### Documento

In dettaglio, dalle indicazioni operative emerge una serie di attività propedeutiche da svolgere nella fase di accesso negli studi, tra le quali rileva, oltre all’individuazione del responsabile della segnalazione e dell’eventuale attività di formazione posta in essere per diffondere la conoscenza della materia tra i dipendenti e i collaboratori, anche l’acquisizione di informazioni in merito alle eventuali “procedure interne di regolamentazione” aventi ad oggetto l’iter valutativo delle segnalazioni.

### Consegna 1
Indica tutte le attività propedeutiche per la fase di accesso negli studi che il documento nomina.
### Consegna 2
Rispondi a queste domande basandoti sul documento:
(a) Da dove emerge la serie di attività propedeutiche?
(b) Tra chi deve diffondere la conoscenza della materia l'attività di formazione?
(c) Che oggetto hanno le "procedure interne di regolamentazione"?
### Consegna 3
Riassumi il documento in una sola frase.
L'elenco riportato più avanti non ha alcun ruolo in questo lavoro.

### Dati forniti
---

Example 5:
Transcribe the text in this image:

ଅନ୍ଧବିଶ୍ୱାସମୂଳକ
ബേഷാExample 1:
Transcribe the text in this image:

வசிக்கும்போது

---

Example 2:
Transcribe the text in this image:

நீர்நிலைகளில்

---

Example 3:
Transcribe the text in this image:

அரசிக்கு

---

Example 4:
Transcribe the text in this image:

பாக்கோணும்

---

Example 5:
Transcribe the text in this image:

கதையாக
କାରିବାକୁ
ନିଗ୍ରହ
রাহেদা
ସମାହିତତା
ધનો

---

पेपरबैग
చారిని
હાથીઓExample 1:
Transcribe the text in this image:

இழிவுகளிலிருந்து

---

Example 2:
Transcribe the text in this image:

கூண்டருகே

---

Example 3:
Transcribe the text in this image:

### Risposta 1
- Individuazione del responsabile della segnalazione
- Eventuale attività di formazione per diffondere la conoscenza della materia tra dipendenti e collaboratori
- Acquisizione di informazioni sulle eventuali "procedure interne di regolamentazione"

### Risposta 2
(a) Dalle indicazioni operative.
(b) Tra i dipendenti e i collaboratori.
(c) L'iter valutativo delle segnalazioni.

### Risposta 3
Le indicazioni operative prevedono, nella fase di accesso negli studi, alcune attività propedeutiche: individuare il responsabile della segnalazione, verificare l'eventuale formazione di dipendenti e collaboratori e raccogliere informazioni sulle procedure interne che regolano la valutazione delle segnalazioni.